Assigned task:
Check each line of the entries below for the word "från" and state only how many lines have it.

Supplied data START

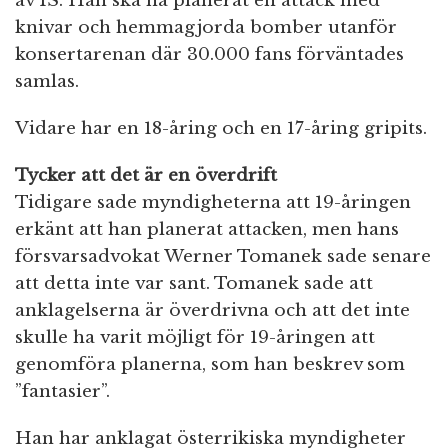
av IS. Han ska ha planerat en attack med
knivar och hemmagjorda bomber utanför
konsertarenan där 30.000 fans förväntades
samlas.
Vidare har en 18-åring och en 17-åring gripits.
Tycker att det är en överdrift
Tidigare sade myndigheterna att 19-åringen
erkänt att han planerat attacken, men hans
försvarsadvokat Werner Tomanek sade senare
att detta inte var sant. Tomanek sade att
anklagelserna är överdrivna och att det inte
skulle ha varit möjligt för 19-åringen att
genomföra planerna, som han beskrev som
”fantasier”.
Han har anklagat österrikiska myndigheter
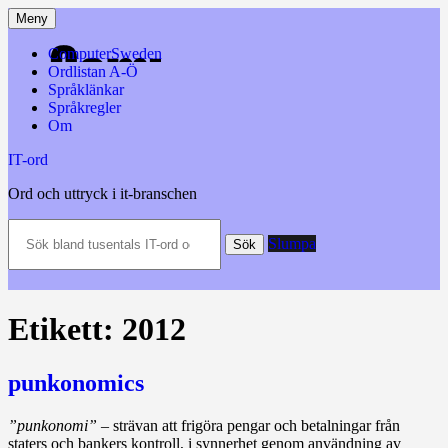
Hoppa
Meny
till
innehåll
ComputerSweden
Ordlistan A-Ö
Språklänkar
Språkregler
Om
IT-ord
Ord och uttryck i it-branschen
Sök
Slumpa
bland
Sök
tusentals
IT-
ord
och
Etikett:
2012
datatermer
m.m.
punkonomics
”punkonomi”
– strävan att frigöra pengar och betalningar från
staters och bankers kontroll, i synnerhet genom användning av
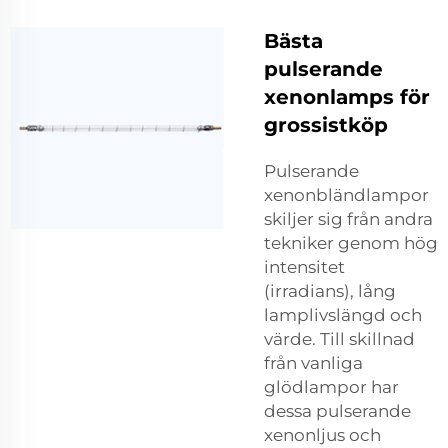
Bästa
pulserande
xenonlamps för
grossistköp
Pulserande
xenonbländlampor
skiljer sig från andra
tekniker genom hög
intensitet
(irradians), lång
lamplivslängd och
värde. Till skillnad
från vanliga
glödlampor har
dessa pulserande
xenonljus och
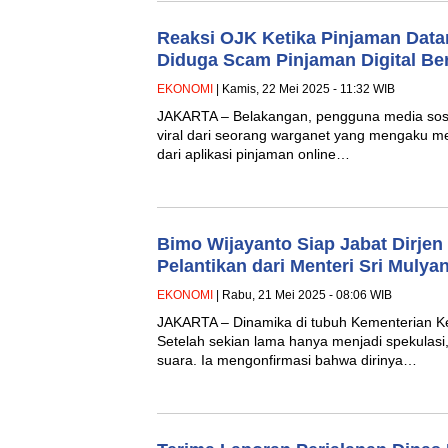
Reaksi OJK Ketika Pinjaman Data
Diduga Scam Pinjaman Digital Be
EKONOMI
| Kamis, 22 Mei 2025 - 11:32 WIB
JAKARTA – Belakangan, pengguna media sosi
viral dari seorang warganet yang mengaku m
dari aplikasi pinjaman online…
Bimo Wijayanto Siap Jabat Dirjen
Pelantikan dari Menteri Sri Muly
EKONOMI
| Rabu, 21 Mei 2025 - 08:06 WIB
JAKARTA – Dinamika di tubuh Kementerian 
Setelah sekian lama hanya menjadi spekulasi
suara. Ia mengonfirmasi bahwa dirinya…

Supplied data END

Answer space:
3